The Pentagon on Friday finalized a long-awaited contract to Lockheed Martin [LMT] for the fifth batch of F-35s in low-rate production, formally ending a year of contentious negotiations for the 32 aircraft.
The $3.8 billion contract covers 22 of the Air Force’s F-35A conventional takeoff and landing variants, three F-35B short takeoff and vertical landing versions for the Marine Corps, and seven F-35C carrier variants for the Navy, said Joe DellaVedova, a spokesman for the Joint Strike Fighter acquisition office at the Pentagon.
Lockheed Martin had already begun work on the fifth low-rate initial production (LRIP) phase of the program after receiving the nod from the Pentagon in 2011, even though the financial terms had not been ironed out.

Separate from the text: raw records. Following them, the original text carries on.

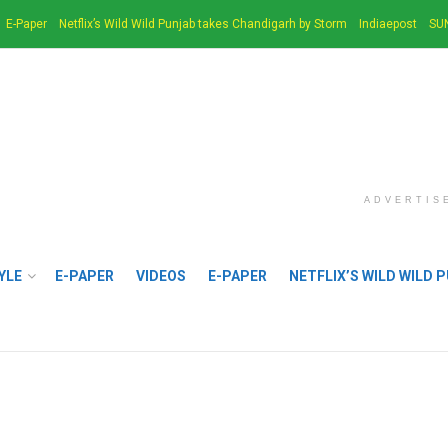
E-Paper
Netflix’s Wild Wild Punjab takes Chandigarh by Storm
Indiaepost
SU
ADVERTIS
YLE
E-PAPER
VIDEOS
E-PAPER
NETFLIX’S WILD WILD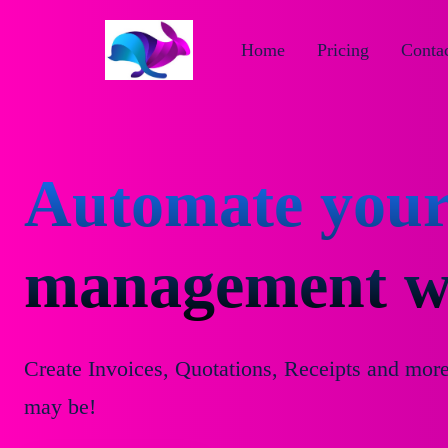
Home
Pricing
Contac
Automate your
management wi
Create Invoices, Quotations, Receipts and mor
may be!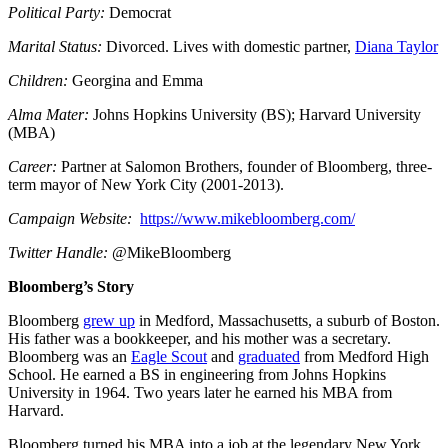
Political Party:
Democrat
Marital Status:
Divorced. Lives with domestic partner,
Diana Taylor
Children:
Georgina and Emma
Alma Mater:
Johns Hopkins University (BS); Harvard University
(MBA)
Career:
Partner at Salomon Brothers, founder of Bloomberg, three-
term mayor of New York City (2001-2013).
Campaign Website:
https://www.mikebloomberg.com/
Twitter Handle:
@MikeBloomberg
Bloomberg’s Story
Bloomberg
grew up
in Medford, Massachusetts, a suburb of Boston.
His father was a bookkeeper, and his mother was a secretary.
Bloomberg was an
Eagle Scout
and
graduated
from Medford High
School. He earned a BS in engineering from Johns Hopkins
University in 1964. Two years later he earned his MBA from
Harvard.
Bloomberg turned his MBA into a job at the legendary New York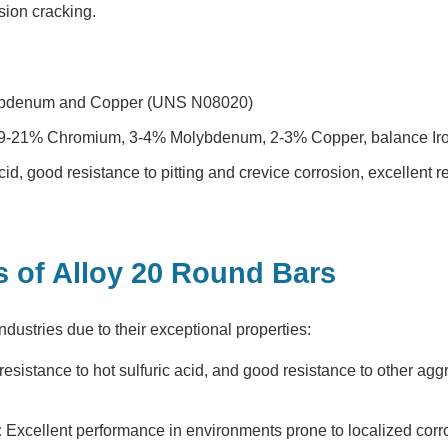
osion cracking.
lybdenum and Copper (UNS N08020)
19-21% Chromium, 3-4% Molybdenum, 2-3% Copper, balance Iro
cid, good resistance to pitting and crevice corrosion, excellent r
s of Alloy 20 Round Bars
ndustries due to their exceptional properties:
esistance to hot sulfuric acid, and good resistance to other aggr
:
Excellent performance in environments prone to localized corr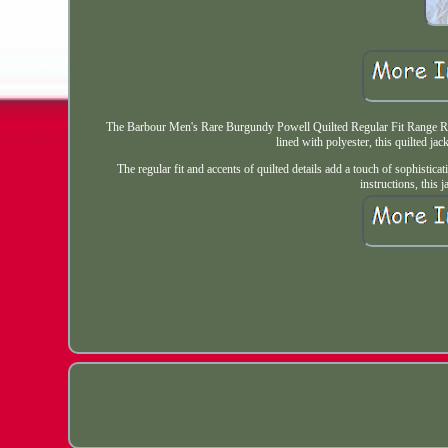
The Barbour Men's Rare Burgundy Powell Quilted Regular Fit Range Rover
lined with polyester, this quilted jac
The regular fit and accents of quilted details add a touch of sophistic
instructions, this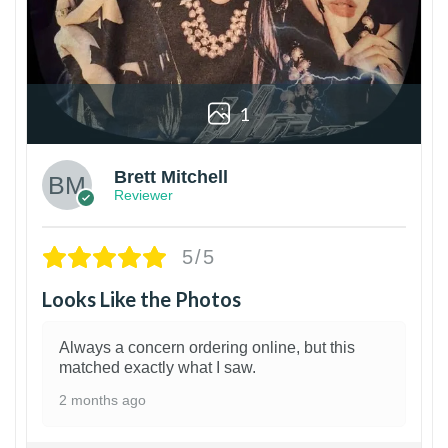
1
Brett Mitchell
Reviewer
5/5
Looks Like the Photos
Always a concern ordering online, but this
matched exactly what I saw.
2 months ago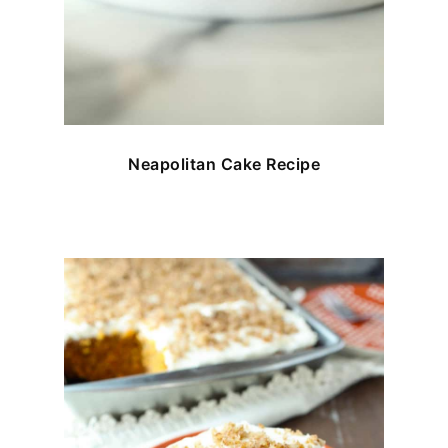
Neapolitan Cake Recipe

The government and prime contractor had been engaged in difficult negotiations, largely over how the burden of redevelopment–or concurrency–cost should be shared.

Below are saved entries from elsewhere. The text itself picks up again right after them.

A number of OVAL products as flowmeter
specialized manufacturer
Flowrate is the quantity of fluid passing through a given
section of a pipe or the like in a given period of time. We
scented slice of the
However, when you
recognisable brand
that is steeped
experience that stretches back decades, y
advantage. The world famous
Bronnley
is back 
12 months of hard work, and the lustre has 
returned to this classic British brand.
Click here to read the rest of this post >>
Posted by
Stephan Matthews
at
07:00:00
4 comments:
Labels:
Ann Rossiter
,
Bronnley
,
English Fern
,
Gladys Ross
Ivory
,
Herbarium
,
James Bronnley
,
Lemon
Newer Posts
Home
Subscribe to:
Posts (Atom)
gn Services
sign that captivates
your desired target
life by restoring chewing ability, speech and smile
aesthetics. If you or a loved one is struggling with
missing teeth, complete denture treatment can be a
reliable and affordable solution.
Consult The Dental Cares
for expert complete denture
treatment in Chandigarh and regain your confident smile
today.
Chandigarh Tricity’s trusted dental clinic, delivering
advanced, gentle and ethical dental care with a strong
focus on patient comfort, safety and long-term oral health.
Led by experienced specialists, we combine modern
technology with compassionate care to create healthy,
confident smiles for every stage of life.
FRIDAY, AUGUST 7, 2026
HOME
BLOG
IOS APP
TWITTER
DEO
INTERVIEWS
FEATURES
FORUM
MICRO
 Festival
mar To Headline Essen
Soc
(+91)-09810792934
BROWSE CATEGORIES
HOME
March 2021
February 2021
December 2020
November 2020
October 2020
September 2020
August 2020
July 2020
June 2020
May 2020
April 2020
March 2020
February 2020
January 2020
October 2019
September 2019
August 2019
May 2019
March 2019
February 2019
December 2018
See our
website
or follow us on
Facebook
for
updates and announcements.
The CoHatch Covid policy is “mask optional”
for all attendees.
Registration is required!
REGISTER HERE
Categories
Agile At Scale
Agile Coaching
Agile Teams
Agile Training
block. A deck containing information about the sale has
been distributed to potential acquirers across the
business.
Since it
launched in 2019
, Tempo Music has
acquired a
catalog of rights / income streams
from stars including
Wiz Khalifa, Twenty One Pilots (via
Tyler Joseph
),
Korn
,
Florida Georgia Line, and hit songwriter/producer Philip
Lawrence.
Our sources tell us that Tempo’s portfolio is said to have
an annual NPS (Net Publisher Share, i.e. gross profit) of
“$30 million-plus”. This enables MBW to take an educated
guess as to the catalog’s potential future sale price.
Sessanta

The outgoing program executive officer for the F-35, Vice Adm. Dave Venlet, signaled two weeks ago that a tentative agreement had been reached.
“It’s been a long journey, but I’m pleased we’ve achieved an agreement that is beneficial to the government and Lockheed Martin,” Venlet said Nov. 30.
LRIP 5 will bring the total number of F-35s built in low-rate production to 95.
“With the F-35 Low Rate Initial Production 5 (LRIP-5) contract finalized, we look forward to completing the build of these 5th generation aircraft and delivering them to our war fighters defending both the U.S. and our allies,” Orlando Carvalho, Lockheed Martin’s F-35 program general manager, said Friday.
The F-35 program has been mired in controversy over massive cost overruns and delays. It is now estimated it will cost $395 billion to produce the planned 2,443 fighter jets with a total life time cost, which includes maintenance and operations, expected to exceed $1 trillion over the next five decades.